Chunking
Core Chunking Terms
Chunking: The process of grouping words in a sentence into syntactically related phrases (chunks), such as noun phrases (NP), verb phrases (VP), and prepositional phrases (PP), without building a full parse tree.
Chunk: A group of words that function together as a single syntactic unit. Example: "the big dog" (NP), "ran quickly" (VP).
IOB Tagging: A scheme for marking chunk boundaries:
- B- (Beginning): Marks the first word of a chunk
- I- (Inside): Marks subsequent words in the same chunk
- O (Outside): Marks words not part of any chunk
Noun Phrase (NP): A chunk containing a noun and its modifiers. Example: "the red ball"

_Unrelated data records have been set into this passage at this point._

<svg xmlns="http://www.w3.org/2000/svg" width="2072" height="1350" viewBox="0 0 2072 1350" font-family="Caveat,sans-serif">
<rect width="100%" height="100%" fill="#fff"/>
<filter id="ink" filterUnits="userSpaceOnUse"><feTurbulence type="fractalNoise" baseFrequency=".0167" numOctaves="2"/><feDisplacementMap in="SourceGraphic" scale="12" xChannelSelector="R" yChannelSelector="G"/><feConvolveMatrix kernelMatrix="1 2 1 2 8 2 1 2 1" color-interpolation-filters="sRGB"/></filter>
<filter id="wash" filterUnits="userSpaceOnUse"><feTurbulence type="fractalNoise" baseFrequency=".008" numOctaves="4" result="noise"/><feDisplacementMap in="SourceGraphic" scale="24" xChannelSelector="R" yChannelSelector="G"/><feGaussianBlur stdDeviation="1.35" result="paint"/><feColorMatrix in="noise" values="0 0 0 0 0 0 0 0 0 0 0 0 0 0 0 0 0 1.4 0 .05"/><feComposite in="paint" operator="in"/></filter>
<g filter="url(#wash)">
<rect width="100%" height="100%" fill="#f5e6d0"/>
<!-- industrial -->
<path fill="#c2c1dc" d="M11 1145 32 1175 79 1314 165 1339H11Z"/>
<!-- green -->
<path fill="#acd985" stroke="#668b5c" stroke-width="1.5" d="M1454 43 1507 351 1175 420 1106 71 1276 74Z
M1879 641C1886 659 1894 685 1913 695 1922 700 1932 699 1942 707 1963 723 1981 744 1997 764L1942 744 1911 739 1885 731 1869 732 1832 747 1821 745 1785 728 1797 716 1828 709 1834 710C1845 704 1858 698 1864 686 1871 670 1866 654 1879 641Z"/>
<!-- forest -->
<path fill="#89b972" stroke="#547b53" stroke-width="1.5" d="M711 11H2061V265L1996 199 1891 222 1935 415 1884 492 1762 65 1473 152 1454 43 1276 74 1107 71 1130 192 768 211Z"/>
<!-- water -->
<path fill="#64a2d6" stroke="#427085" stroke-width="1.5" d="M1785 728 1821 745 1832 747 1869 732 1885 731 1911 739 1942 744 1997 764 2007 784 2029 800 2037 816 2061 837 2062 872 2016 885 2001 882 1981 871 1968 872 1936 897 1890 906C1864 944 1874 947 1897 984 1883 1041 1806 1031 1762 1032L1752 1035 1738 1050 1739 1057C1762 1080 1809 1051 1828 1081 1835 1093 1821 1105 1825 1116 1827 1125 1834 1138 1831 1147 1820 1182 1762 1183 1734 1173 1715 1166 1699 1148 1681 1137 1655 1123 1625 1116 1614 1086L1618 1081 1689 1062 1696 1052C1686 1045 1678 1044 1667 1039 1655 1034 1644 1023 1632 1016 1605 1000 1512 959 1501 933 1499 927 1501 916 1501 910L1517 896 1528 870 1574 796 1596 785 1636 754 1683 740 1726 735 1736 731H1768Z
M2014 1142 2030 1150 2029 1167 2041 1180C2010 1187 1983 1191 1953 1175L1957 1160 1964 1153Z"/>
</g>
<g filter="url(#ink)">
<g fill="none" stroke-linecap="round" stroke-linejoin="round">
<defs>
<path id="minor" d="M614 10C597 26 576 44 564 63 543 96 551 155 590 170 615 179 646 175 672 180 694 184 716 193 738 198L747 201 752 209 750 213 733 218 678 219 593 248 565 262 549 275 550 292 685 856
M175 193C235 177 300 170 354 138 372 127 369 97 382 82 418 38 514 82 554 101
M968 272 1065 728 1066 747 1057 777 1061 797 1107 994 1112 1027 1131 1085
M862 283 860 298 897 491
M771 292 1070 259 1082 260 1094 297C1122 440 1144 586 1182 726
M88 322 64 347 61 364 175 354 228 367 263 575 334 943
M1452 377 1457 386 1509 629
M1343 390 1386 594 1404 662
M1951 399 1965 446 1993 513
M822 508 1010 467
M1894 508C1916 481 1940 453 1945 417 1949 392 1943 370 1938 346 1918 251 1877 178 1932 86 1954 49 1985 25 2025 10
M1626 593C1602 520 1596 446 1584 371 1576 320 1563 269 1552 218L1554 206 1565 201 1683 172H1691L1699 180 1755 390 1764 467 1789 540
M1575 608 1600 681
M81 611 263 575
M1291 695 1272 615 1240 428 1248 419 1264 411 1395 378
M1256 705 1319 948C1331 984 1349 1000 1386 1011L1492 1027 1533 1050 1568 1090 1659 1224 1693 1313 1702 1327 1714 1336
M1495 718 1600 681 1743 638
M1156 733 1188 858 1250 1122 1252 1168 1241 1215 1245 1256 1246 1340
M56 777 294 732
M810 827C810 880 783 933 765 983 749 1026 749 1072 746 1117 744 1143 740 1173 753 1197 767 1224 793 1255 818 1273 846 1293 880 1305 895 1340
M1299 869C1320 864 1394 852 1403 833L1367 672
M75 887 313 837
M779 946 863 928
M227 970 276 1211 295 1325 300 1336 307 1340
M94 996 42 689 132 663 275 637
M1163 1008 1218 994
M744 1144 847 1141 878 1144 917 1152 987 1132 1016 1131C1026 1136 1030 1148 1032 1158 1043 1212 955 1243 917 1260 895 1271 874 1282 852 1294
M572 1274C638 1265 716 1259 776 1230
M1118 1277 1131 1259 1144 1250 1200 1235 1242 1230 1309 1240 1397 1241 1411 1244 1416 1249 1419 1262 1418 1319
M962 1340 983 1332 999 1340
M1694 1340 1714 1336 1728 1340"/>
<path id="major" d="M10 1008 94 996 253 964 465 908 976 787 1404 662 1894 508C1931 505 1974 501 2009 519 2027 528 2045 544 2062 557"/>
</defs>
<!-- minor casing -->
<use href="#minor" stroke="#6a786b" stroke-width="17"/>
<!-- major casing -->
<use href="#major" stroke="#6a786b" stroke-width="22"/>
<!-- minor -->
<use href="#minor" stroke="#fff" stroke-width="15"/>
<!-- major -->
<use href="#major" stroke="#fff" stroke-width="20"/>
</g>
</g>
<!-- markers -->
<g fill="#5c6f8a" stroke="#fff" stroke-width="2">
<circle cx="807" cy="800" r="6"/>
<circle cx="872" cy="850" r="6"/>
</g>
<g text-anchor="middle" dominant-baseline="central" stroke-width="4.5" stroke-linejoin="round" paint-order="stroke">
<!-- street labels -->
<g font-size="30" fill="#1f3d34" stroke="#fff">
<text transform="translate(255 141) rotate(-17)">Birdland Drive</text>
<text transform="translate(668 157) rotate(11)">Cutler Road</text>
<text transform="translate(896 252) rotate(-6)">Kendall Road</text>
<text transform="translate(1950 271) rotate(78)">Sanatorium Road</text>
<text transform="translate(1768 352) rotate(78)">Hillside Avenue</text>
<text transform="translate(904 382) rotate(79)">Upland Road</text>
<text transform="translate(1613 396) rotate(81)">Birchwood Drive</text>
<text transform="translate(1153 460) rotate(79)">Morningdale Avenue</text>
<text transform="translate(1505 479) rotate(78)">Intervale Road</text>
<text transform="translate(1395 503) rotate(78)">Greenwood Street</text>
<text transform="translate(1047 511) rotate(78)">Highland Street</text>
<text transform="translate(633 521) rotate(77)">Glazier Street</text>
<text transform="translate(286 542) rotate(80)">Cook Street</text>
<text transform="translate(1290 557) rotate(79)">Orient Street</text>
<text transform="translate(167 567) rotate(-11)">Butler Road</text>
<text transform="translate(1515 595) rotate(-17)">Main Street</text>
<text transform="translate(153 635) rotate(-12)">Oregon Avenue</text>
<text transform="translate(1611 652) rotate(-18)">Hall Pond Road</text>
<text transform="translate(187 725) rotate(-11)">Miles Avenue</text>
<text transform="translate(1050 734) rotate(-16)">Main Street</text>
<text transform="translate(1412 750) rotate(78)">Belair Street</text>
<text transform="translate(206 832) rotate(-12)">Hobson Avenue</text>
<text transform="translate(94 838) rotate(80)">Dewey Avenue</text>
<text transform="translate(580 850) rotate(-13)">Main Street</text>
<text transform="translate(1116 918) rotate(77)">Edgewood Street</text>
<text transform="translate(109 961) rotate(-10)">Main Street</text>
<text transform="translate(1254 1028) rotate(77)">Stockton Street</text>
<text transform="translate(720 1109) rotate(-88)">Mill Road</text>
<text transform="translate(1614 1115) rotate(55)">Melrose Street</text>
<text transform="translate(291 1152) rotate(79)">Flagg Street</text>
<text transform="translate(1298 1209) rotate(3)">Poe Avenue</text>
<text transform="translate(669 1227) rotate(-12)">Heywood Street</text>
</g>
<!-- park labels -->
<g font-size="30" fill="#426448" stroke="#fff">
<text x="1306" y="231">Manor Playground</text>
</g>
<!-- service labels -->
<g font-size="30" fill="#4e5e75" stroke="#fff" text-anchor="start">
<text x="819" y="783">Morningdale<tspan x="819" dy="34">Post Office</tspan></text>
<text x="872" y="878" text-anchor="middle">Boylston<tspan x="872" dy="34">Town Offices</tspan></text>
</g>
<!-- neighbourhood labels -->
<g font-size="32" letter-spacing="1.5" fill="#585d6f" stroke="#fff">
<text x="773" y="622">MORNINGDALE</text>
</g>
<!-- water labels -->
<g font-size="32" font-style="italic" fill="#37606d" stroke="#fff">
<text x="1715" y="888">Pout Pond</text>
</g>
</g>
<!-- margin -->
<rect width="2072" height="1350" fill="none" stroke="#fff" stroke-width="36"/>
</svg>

Verb Phrase (VP): A chunk containing a verb and its auxiliaries or complements. Example: "is running fast"
Prepositional Phrase (PP): A chunk starting with a preposition and its object. Example: "in the park"
Adverbial Phrase (ADVP): A chunk containing adverbs and their modifiers. Example: "very quickly"
Adjectival Phrase (ADJP): A chunk containing adjectives and their modifiers. Example: "extremely happy"
Cross-Linguistic Terms
Postposition: A word that follows a noun to indicate grammatical relationships, common in Hindi. Example: "घर में" (in the house)
SOV Order: Subject-Object-Verb word order, typical in Hindi.
SVO Order: Subject-Verb-Object word order, typical in English.
Analysis Terms
Chunk Boundary: The point in a sentence where one chunk ends and another begins.
Gold Standard Annotation: The correct chunking of a sentence, used for evaluation.
Chunking Accuracy: The percentage of correctly identified chunks compared to the gold standard.
Phrase Structure: The hierarchical organization of words into chunks and phrases.
Shallow Parsing: Another term for chunking, focusing on phrase-level analysis rather than full syntactic parsing.